A 1981 miniseries and, later, full-length movie, Masada, was broadcast, which further popularized the myth narrative.

According to historian Tessa Rajak, the Masada myth's prominence in the collective memory of Israel has surprised scholars because the original Josephus narrative it draws from structurally differs from common national myths, which usually are origin myths, provide formative context, or narrate heroics. Citing the narrative's absence from Jewish collective memory prior to its popularization in the twentieth century, historian Shlomo Sand called the Masada myth "an extreme example of the construction of national memory".

==Decline==
The Masada myth began to decline in the latter half of the 20th century; this has been attributed to the changing political and social dynamics within Israel. During the 1970s and 1980s, Israeli society faced complex challenges, including debates over the occupied territories and the peace process. The rigid and uncompromising stance symbolized by Masada became associated with right-wing nationalism and was increasingly viewed negatively by those advocating for peace and compromise. As a result, Masada’s significance as a national symbol waned, with fewer youth and military groups visiting the site, and official ceremonies shifting to other locations.

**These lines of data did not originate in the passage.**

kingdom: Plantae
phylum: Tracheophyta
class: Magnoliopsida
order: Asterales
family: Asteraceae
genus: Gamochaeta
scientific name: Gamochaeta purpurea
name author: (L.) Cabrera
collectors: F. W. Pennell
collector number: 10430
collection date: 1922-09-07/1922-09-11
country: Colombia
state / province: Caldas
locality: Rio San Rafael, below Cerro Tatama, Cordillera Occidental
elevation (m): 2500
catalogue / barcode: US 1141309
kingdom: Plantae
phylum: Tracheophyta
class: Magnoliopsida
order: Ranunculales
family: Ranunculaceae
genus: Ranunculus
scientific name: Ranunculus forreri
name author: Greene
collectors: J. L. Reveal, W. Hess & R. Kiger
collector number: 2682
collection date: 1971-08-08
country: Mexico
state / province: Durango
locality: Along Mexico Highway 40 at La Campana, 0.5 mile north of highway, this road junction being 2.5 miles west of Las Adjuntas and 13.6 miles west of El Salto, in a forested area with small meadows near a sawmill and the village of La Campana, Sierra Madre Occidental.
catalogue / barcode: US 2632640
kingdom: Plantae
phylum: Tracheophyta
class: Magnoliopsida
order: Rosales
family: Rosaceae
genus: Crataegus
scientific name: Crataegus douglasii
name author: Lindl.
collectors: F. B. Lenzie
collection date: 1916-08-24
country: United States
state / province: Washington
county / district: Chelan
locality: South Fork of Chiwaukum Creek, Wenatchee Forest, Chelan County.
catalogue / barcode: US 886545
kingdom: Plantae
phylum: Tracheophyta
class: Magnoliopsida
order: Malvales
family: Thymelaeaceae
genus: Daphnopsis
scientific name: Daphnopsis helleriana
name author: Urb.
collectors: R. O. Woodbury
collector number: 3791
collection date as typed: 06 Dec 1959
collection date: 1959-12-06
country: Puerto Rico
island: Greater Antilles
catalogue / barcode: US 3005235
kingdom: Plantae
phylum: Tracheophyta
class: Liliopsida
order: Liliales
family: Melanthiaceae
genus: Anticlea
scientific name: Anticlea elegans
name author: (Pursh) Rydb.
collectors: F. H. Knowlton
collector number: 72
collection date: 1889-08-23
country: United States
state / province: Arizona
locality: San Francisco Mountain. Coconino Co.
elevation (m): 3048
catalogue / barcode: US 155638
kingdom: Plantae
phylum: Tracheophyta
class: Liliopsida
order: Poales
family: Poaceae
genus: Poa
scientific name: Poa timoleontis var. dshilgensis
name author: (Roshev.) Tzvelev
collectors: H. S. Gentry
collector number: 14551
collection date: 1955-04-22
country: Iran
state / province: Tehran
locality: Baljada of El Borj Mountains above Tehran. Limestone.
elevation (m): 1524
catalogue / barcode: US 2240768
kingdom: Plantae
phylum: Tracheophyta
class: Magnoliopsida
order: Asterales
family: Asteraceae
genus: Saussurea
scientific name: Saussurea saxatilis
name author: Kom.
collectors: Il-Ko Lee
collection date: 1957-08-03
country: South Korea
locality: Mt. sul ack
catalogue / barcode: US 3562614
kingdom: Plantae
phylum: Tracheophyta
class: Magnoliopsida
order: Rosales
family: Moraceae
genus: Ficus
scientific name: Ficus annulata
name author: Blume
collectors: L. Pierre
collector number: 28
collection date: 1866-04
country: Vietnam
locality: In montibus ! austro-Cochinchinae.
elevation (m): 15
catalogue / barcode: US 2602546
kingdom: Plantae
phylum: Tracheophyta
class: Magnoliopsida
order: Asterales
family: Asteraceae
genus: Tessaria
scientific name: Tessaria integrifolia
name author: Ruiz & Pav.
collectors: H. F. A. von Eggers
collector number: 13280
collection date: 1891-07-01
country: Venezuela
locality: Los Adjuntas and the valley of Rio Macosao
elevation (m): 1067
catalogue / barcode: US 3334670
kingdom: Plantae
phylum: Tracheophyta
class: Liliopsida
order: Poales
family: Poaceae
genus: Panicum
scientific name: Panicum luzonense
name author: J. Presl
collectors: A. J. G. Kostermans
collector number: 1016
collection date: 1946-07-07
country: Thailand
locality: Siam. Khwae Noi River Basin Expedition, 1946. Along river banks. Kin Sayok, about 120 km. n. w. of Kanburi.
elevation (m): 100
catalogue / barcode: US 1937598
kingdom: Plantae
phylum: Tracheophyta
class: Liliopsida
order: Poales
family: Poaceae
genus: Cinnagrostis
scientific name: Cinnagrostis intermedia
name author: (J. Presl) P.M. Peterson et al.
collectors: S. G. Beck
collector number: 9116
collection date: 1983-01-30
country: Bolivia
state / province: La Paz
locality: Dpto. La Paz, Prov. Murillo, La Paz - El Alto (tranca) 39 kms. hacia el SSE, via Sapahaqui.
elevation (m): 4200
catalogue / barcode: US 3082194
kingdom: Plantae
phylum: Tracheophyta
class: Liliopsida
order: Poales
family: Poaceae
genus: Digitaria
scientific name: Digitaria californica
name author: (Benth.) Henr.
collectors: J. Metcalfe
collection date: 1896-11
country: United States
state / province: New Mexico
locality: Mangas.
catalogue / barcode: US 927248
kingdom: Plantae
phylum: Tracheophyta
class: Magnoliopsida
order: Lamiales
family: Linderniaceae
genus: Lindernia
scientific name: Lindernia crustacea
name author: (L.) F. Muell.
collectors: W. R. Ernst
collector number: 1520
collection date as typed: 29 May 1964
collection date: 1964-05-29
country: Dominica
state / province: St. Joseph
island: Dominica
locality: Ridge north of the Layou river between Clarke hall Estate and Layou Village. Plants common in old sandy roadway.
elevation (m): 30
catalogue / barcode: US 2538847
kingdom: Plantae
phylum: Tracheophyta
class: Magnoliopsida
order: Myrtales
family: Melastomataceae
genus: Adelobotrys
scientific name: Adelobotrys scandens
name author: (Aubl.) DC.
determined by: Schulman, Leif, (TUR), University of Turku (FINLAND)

In parallel with these changing political dynamics, scholars and intellectuals began to critically analyze the historical sources, particularly the writings of Josephus, to reveal discrepancies and fabrications within the popular myth. Although most scholars have focused on the differences between the modern myth and Josephus's version, others have focused on the question of the accuracy of Josephus's narrative.

Notable scholars who have studied the phenomenon include Bernard Lewis (1975), Baila R. Shargel (1979), Yael Zerubavel (1980), Edward M. Bruner and Phyllis Gorfain (1984), Barry Schwartz, Yael Zerubavel, and Bernice M. Barnett (1986), Robert Paine (1991, 1994), Pierre Vidal-Naquet (1983, 1991), Anita Shapira (1992) and Nachman Ben-Yehuda (1996). Rhetorical usage of the myth continues in modern Israeli political discourse, particularly in discussions of the Israeli–Palestinian conflict.